所以哲學史上有一種非常顯見的現象,即哲學家們往往只是在理論上相信自己的理論,卻不願或不能在生活中踐行之。例如休謨,這位以無懈可擊的論證動搖了因果律的可靠性,擊破了18世紀的理性精神,並將康德從舊信念的迷霧中喚醒的偉大哲人,在現實生活中卻也只如我們這些凡夫俗子一般訴諸理性,依據因果。倘若我們以知行合一為標準來質疑他的理論,他一定會給出那個他早已經準備好的回答:研究哲學對某種氣質的人說來是個愜意的消磨時間的方法,除此之外沒有研究它的理由。

叔本華的哲學與人生表現出更強烈的反差,這個宣揚悲觀主義與禁慾哲學的人一直過著某種講究得略嫌奢華的生活。甚至直到晚年,他的功利心和競爭欲也絲毫不遜於今日職場中的鑽營之輩。王國維若以源自孟子的知人論世之道來理解叔本華,很可能就不會有這部《人間詞話》了。

|5|《哲學辨惑》:王國維在1903年的哲學宣戰書

中國傳統總是實用主義的,即便時至今日,人們熱衷於理解哲學或貌似哲學的心靈雞湯,出發點也總是希望對當下有益:或用以平衡心態,或用以強大心志。這是一種U盤式的拿來主義:只有即插即用才是好的。這種閱讀風氣不免令人懷疑:我們究竟比那些晚清遺老進步了多少?
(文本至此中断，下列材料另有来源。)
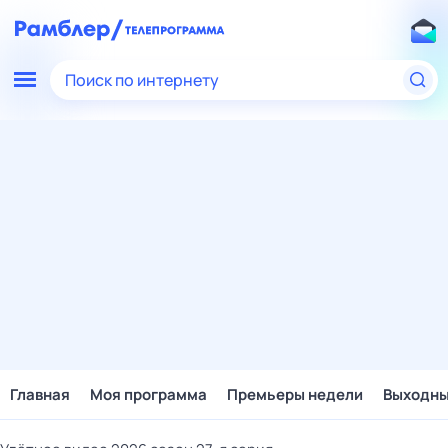
Поиск по интернету
Главная
Моя программа
Премьеры недели
Выходн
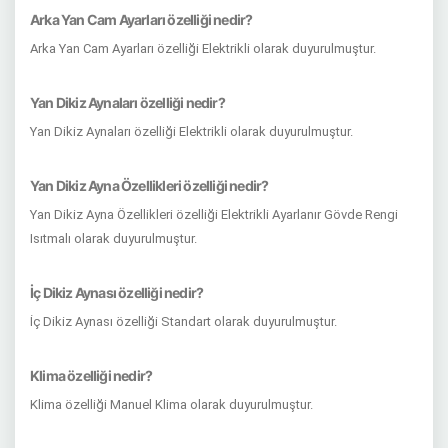
Arka Yan Cam Ayarları özelliği nedir?
Arka Yan Cam Ayarları özelliği Elektrikli olarak duyurulmuştur.
Yan Dikiz Aynaları özelliği nedir?
Yan Dikiz Aynaları özelliği Elektrikli olarak duyurulmuştur.
Yan Dikiz Ayna Özellikleri özelliği nedir?
Yan Dikiz Ayna Özellikleri özelliği Elektrikli Ayarlanır Gövde Rengi
Isıtmalı olarak duyurulmuştur.
İç Dikiz Aynası özelliği nedir?
İç Dikiz Aynası özelliği Standart olarak duyurulmuştur.
Klima özelliği nedir?
Klima özelliği Manuel Klima olarak duyurulmuştur.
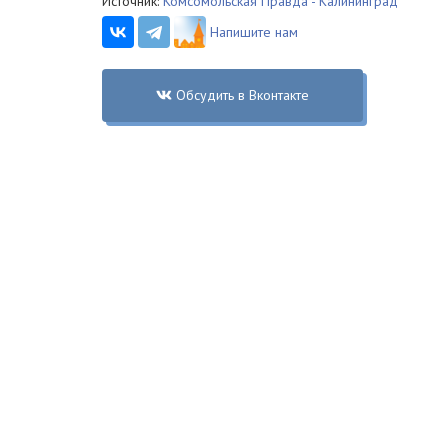
Источник:
Комсомольская Правда - Калининград
Напишите нам
Обсудить в Вконтакте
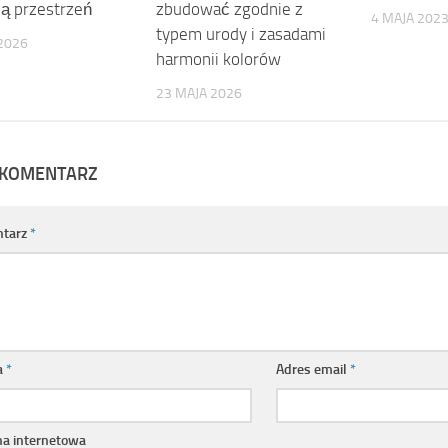
ną przestrzeń
zbudować zgodnie z
4 MAJA 202
typem urody i zasadami
2026
harmonii kolorów
23 MAJA 2026
 KOMENTARZ
tarz
*
a
*
Adres email
*
na internetowa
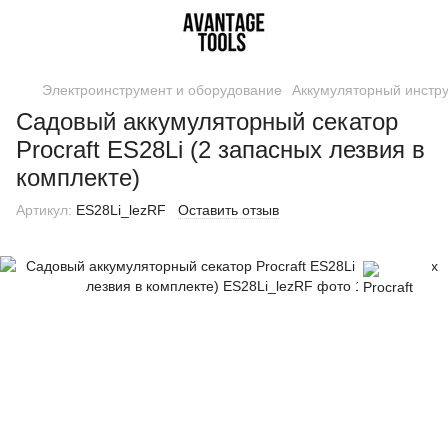
Электроинструмент и оборудование
Аккумуляторный инстр
Садовый аккумуляторный секатор
Procraft ES28Li (2 запасных лезвия в
комплекте)
Артикул:
ES28Li_lezRF
Оставить отзыв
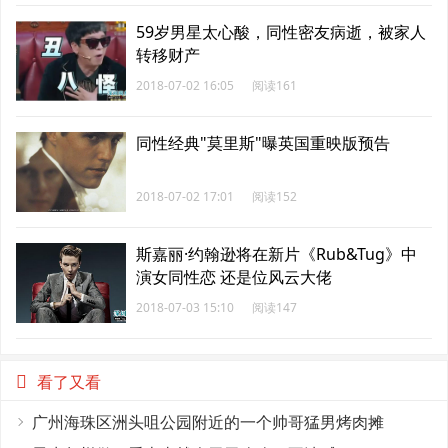
59岁男星太心酸，同性密友病逝，被家人
转移财产
2018-07-02 16:05
阅读161
同性经典"莫里斯"曝英国重映版预告
2018-07-02 17:01
阅读152
斯嘉丽·约翰逊将在新片《Rub&Tug》中
演女同性恋 还是位风云大佬
2018-07-03 15:10
阅读147
看了又看
广州海珠区洲头咀公园附近的一个帅哥猛男烤肉摊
哲學偏偏不是U盤,反而更像是二進制運算法。小穆勒對哲學的一句說明,恰恰與上述羅素對幾何學的評語很有些異曲同工之妙:「表面上似乎同人們的實際生活和表面利益相去甚遠的思辨哲學,其實是世界上最能影響人們的東西。」

如果不憚粗淺之譏,將社會比作一棵大樹,那麼哲學、意識形態與技術的關係便近乎樹根、樹幹與樹葉的關係。枝繁葉茂是觸手可及的繁華,但是,若僅僅在枝葉上注射養料以期待枝繁葉茂,結果分明不待嘗試便可預見。

但是,也許只有王國維一般殫見洽聞的人才有如此的預見力,這或多或少要歸因於他受舊學影響較淺——當然,這是和張之洞那些人比,不是和我們來比。「清談誤國」一向被認為是中國歷史上以慘痛代價方才獲得的政治智慧:魏晉清談聲猶在耳,那些大族名士豈不正是不理世務,以談玄論道打發高雅浮生的嗎?難道此風還當再現,只是清談的內容換成西方哲學嗎?

這是一種合情合理的質疑,只不過忽略了魏晉名士與西哲先賢的一點不同:前者畢竟是在尸位素餐之餘來談玄論道的,霸佔著行政職位卻毫不理事,即便將清談改成其他娛樂方式,亡國也是免不了的。一言以蔽之,誤國其實不是清談應負的責任。

1903年7月,王國維在《教育世界》上發表了一篇《哲學辨惑》,反擊張之洞拋出的「哲學有害無益」論,闡述哲學的無用之大用。這篇文章,在今天看來似乎亦不失其時效性。

1904年,王國維苦讀康德《純粹理性批判》與叔本華《作為意志和表象的世界》,以叔本華哲學為根底撰寫《紅樓夢評論》;1905年,撰《論哲學家及美術家之天職》;1906年,撰《教育小言十二則》,彙集近年詞作刊為《人間詞甲稿》;1907年,撰《教育小言》十三則、《古雅之在美學上之位置》、《三十自序》。以上自然不是王國維這幾年撰述的全部,卻是我們今天理解《人間詞話》最應該參照的材料。然後,1908年,大約在夏秋之際,王國維開始撰寫《人間詞話》。

|6|古印度的神秘主義與佛教·四聖諦

「無用之用」既是王國維的治學綱領,也是《人間詞話》裡一個貫穿始終的美學觀念。這一觀念得自叔本華哲學,也正是它以十足舶來品的身份支撐著王國維那個貌似很有中國情調的境界之論。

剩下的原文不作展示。